**Data for this task:**
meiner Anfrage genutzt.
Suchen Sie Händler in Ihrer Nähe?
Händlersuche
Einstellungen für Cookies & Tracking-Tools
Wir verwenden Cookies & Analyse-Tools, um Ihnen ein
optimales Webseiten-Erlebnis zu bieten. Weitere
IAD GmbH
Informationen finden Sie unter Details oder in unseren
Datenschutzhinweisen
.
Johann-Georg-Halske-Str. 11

**Problem description:**
Restate the records above word for word.

**Solution below:**
meiner Anfrage genutzt.
Suchen Sie Händler in Ihrer Nähe?
Händlersuche
Einstellungen für Cookies & Tracking-Tools
Wir verwenden Cookies & Analyse-Tools, um Ihnen ein
optimales Webseiten-Erlebnis zu bieten. Weitere
IAD GmbH
Informationen finden Sie unter Details oder in unseren
Datenschutzhinweisen
.
Johann-Georg-Halske-Str. 11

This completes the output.